Write every record out again exactly as shown below.

[Collected data]
==================================================

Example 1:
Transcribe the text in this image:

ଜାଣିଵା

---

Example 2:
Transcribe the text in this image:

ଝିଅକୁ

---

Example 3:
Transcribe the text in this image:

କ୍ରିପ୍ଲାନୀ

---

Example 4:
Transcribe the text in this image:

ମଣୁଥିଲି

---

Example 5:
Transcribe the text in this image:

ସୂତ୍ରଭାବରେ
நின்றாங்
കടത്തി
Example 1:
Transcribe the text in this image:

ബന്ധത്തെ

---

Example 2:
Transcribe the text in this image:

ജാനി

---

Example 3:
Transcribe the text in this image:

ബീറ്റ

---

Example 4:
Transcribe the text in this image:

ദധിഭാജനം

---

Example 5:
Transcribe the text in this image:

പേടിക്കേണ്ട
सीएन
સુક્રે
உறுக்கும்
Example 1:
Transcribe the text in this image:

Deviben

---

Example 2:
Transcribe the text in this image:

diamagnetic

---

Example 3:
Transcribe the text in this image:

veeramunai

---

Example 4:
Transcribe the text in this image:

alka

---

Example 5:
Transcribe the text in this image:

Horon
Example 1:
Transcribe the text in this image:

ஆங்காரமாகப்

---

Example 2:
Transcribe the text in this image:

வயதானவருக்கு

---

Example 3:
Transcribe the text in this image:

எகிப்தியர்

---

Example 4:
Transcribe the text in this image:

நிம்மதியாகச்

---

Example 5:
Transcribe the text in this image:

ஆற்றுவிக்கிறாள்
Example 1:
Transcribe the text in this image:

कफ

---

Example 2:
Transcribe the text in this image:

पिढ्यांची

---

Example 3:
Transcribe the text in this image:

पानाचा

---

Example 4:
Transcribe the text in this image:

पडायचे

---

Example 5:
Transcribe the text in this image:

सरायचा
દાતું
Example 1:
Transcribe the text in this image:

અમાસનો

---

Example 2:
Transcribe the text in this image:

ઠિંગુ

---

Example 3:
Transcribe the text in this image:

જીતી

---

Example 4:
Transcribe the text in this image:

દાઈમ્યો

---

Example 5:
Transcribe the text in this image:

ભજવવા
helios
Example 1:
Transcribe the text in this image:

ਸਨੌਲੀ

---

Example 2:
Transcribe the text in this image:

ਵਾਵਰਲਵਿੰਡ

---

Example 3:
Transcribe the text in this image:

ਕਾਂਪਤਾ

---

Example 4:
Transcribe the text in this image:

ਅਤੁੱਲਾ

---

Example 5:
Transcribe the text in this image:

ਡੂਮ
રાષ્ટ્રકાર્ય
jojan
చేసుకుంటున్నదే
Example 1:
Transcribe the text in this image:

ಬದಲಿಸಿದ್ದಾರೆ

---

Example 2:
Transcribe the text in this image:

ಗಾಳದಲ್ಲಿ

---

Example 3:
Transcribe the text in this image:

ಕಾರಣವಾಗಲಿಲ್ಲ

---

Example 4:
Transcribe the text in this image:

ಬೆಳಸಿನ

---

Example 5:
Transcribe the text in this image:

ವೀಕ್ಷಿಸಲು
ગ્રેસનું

==================================================

__OUTPUT FOR THIS TASK__:
Example 1:
Transcribe the text in this image:

ଜାଣିଵା

---

Example 2:
Transcribe the text in this image:

ଝିଅକୁ

---

Example 3:
Transcribe the text in this image:

କ୍ରିପ୍ଲାନୀ

---

Example 4:
Transcribe the text in this image:

ମଣୁଥିଲି

---

Example 5:
Transcribe the text in this image:

ସୂତ୍ରଭାବରେ
நின்றாங்
കടത്തി
Example 1:
Transcribe the text in this image:

ബന്ധത്തെ

---

Example 2:
Transcribe the text in this image:

ജാനി

---

Example 3:
Transcribe the text in this image:

ബീറ്റ

---

Example 4:
Transcribe the text in this image:

ദധിഭാജനം

---

Example 5:
Transcribe the text in this image:

പേടിക്കേണ്ട
सीएन
સુક્રે
உறுக்கும்
Example 1:
Transcribe the text in this image:

Deviben

---

Example 2:
Transcribe the text in this image:

diamagnetic

---

Example 3:
Transcribe the text in this image:

veeramunai

---

Example 4:
Transcribe the text in this image:

alka

---

Example 5:
Transcribe the text in this image:

Horon
Example 1:
Transcribe the text in this image:

ஆங்காரமாகப்

---

Example 2:
Transcribe the text in this image:

வயதானவருக்கு

---

Example 3:
Transcribe the text in this image:

எகிப்தியர்

---

Example 4:
Transcribe the text in this image:

நிம்மதியாகச்

---

Example 5:
Transcribe the text in this image:

ஆற்றுவிக்கிறாள்
Example 1:
Transcribe the text in this image:

कफ

---

Example 2:
Transcribe the text in this image:

पिढ्यांची

---

Example 3:
Transcribe the text in this image:

पानाचा

---

Example 4:
Transcribe the text in this image:

पडायचे

---

Example 5:
Transcribe the text in this image:

सरायचा
દાતું
Example 1:
Transcribe the text in this image:

અમાસનો

---

Example 2:
Transcribe the text in this image:

ઠિંગુ

---

Example 3:
Transcribe the text in this image:

જીતી

---

Example 4:
Transcribe the text in this image:

દાઈમ્યો

---

Example 5:
Transcribe the text in this image:

ભજવવા
helios
Example 1:
Transcribe the text in this image:

ਸਨੌਲੀ

---

Example 2:
Transcribe the text in this image:

ਵਾਵਰਲਵਿੰਡ

---

Example 3:
Transcribe the text in this image:

ਕਾਂਪਤਾ

---

Example 4:
Transcribe the text in this image:

ਅਤੁੱਲਾ

---

Example 5:
Transcribe the text in this image:

ਡੂਮ
રાષ્ટ્રકાર્ય
jojan
చేసుకుంటున్నదే
Example 1:
Transcribe the text in this image:

ಬದಲಿಸಿದ್ದಾರೆ

---

Example 2:
Transcribe the text in this image:

ಗಾಳದಲ್ಲಿ

---

Example 3:
Transcribe the text in this image:

ಕಾರಣವಾಗಲಿಲ್ಲ

---

Example 4:
Transcribe the text in this image:

ಬೆಳಸಿನ

---

Example 5:
Transcribe the text in this image:

ವೀಕ್ಷಿಸಲು
ગ્રેસનું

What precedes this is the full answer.